About this exercise: The answer must be a single number: how many lines in this listing hold the word "Isla".

Records for the task:
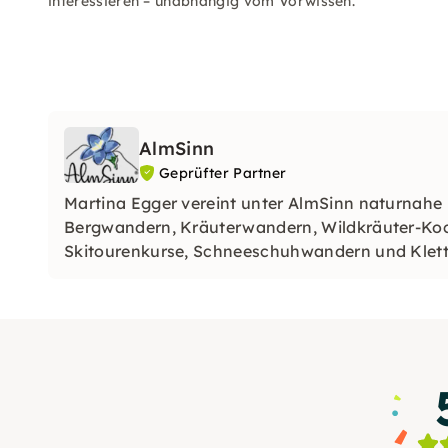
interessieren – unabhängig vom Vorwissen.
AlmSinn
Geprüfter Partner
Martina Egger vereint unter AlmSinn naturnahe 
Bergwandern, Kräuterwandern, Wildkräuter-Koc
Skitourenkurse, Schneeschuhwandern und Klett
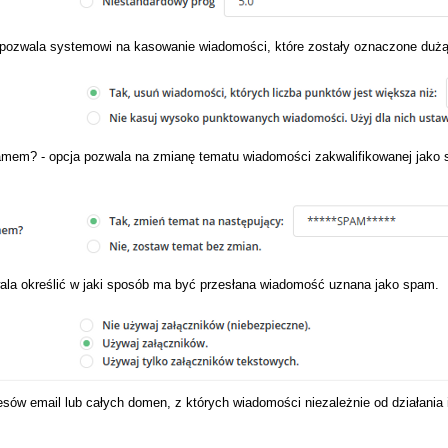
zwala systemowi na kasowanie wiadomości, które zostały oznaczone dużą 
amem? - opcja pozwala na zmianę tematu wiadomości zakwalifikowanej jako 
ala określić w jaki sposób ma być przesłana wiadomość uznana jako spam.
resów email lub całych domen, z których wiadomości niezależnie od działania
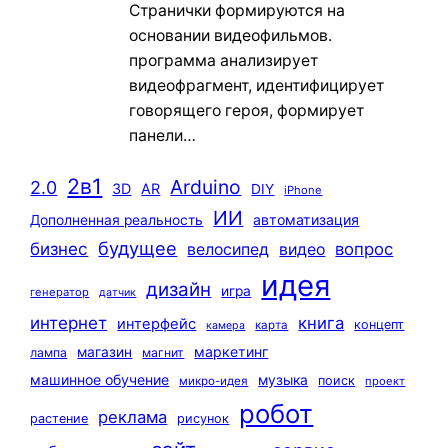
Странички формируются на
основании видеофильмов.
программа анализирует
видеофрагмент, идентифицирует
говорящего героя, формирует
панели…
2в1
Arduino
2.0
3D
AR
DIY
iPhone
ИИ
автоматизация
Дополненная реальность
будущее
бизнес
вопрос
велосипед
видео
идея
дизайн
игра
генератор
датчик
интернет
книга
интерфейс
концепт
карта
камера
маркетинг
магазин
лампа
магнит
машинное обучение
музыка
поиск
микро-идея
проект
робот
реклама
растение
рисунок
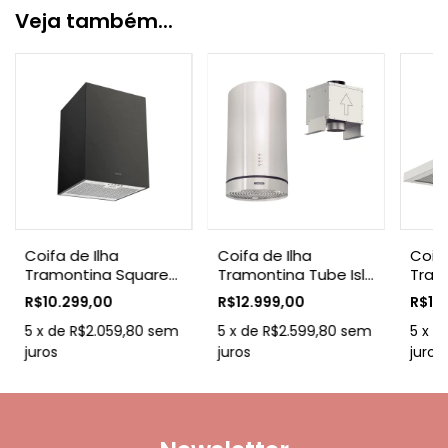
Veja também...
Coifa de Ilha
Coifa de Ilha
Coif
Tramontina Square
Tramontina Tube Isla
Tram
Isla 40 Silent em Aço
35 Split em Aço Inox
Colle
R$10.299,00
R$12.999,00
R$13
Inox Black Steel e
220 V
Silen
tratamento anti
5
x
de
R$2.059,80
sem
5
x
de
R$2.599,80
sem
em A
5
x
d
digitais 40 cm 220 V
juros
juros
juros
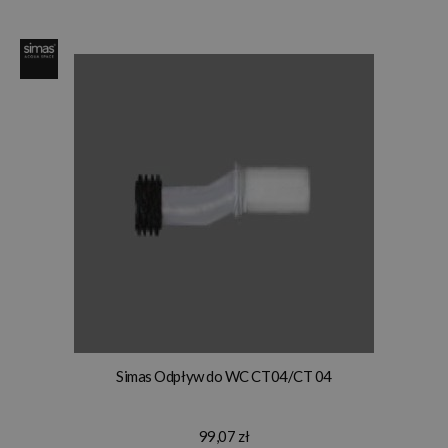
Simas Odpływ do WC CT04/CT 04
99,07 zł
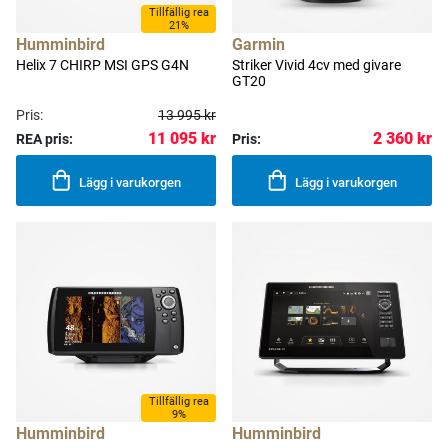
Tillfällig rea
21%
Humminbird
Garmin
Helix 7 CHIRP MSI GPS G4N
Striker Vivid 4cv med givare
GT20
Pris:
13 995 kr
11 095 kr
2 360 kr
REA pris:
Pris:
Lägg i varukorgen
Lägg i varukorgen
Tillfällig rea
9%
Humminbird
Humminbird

Result for this exercise: 2